Our early insulation from the world at large was virtually total.  As children we knew nothing of bread lines, of Okies, of Gandhi, Prohibition, Communism, Kristallnacht, Guernica, or the Rape of Nanking.  Of “earth shaking” events I can remember only, the Lindbergh kidnapping, and the burning of the zeppelin Hindenberg.  We knew not even, really, of sex—which it seems we gradually unraveled more or less on our own from sources hidden away in our parent’s attics and dresser drawers.  Anyway, nobody ever got into “trouble.”  We began to experience the wider Town in junior high school and finally the wider World in high school but even then, in spite of the war in Europe, not really until the shock of Pearl Harbor and the advent of gasoline and food rationing and the blacking out of streetlights to darken the Boston skyline as seen from the sea.

1933_BthFrmWaHa
On the Farm in Locke, NY (1932)

As adults we have sometimes speculated as to whether we were harmed in some essential way by our privilege and isolation as children in Nilesville.  Certainly there exist advantages to exposure to adversity, hardship, and the working people and cultures of the world.  My father would have been the first to espouse this idea—he sent us off to a hardscrabble, God-fearing, working dairy farm in New York State for three summers, and wouldn’t hear of isolating either of us in a “privileged and sheltered” private school.

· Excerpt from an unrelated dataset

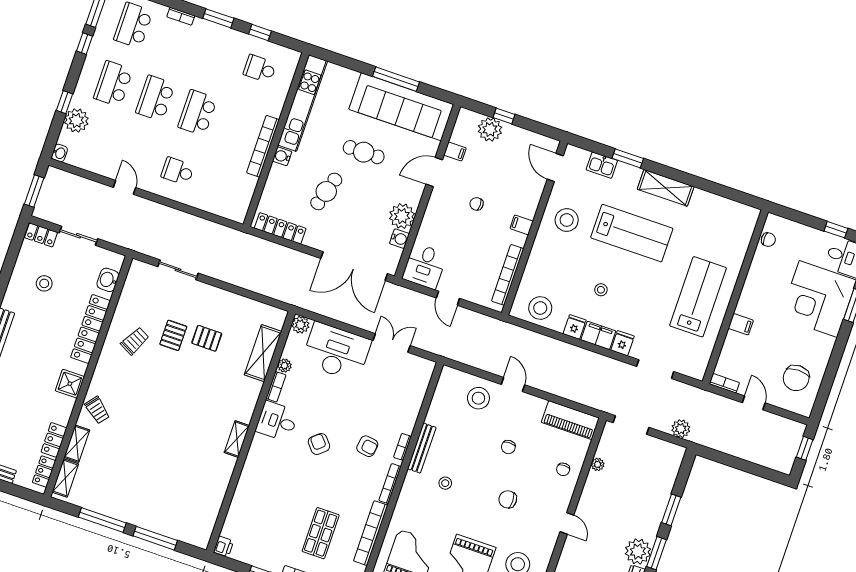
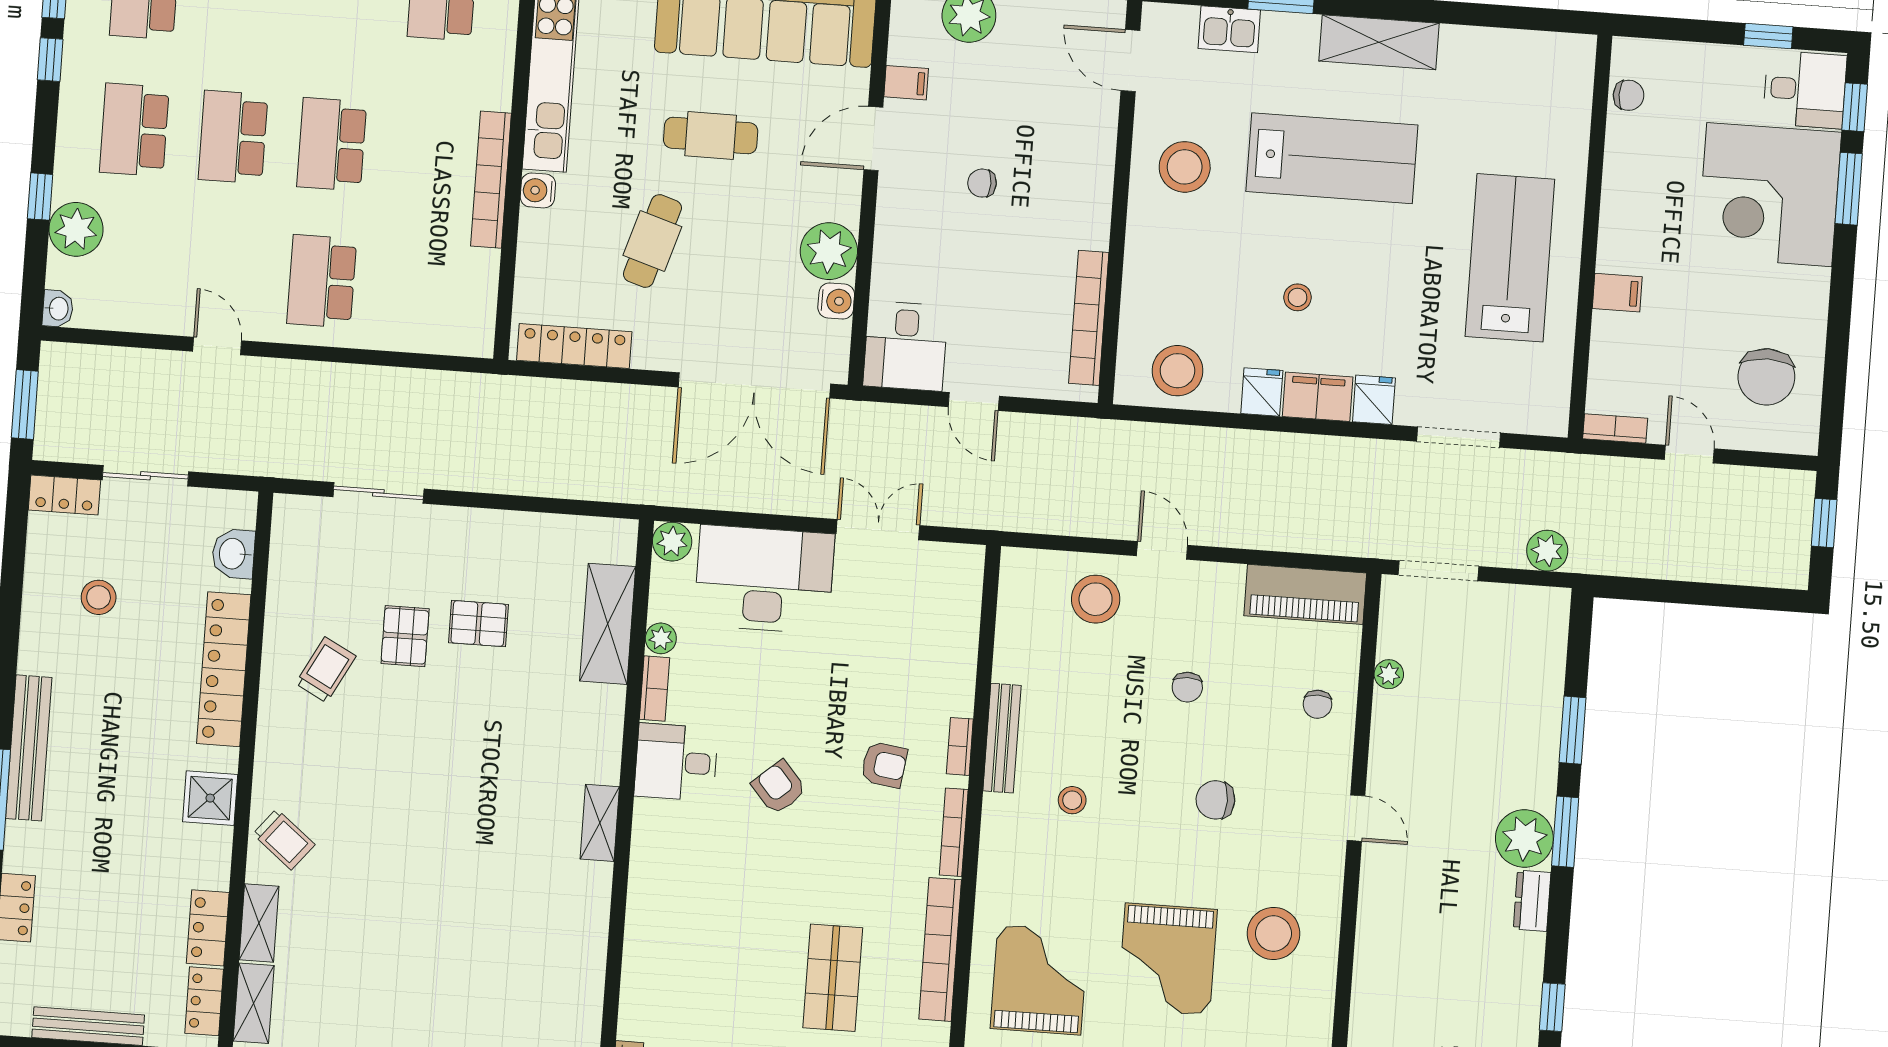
school desk: (178, 171) -> (322, 281), width x1.85
filing cabinet: (522, 225) -> (1091, 203), removed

But then, no one was ever exposed either to shallow values or to false respectability, empty materialism, ostentation, social climbing, or sham.  All our parents had a common grounding in sensibility, education, responsibility, honesty, modesty, and deep respect for others of all classes and faiths which certainly rubbed off on all of us.  Among the parents almost none drank, even socially, few smoked, and virtually nobody was overweight.

Nilesville was a narrow world within the wider world.  Inevitably and gradually its edges dried and it evaporated.  Slowly at first, as we kids grew up and left for the War and college in 1943 and ’44, and then more rapidly as we finally went off to claim our lives, as our parents died or moved to simpler spaces, and as new more disparate families displaced the original settlers.  The streets, many of the houses, even Rockridge Pond— now more a swamp than a pond—all still exist as before but our Nilesville has vanished forever.
                                                                       -o0|0o-

Written on the occasion of our Wellesley High School Class of 1943 60th reunion in 2003.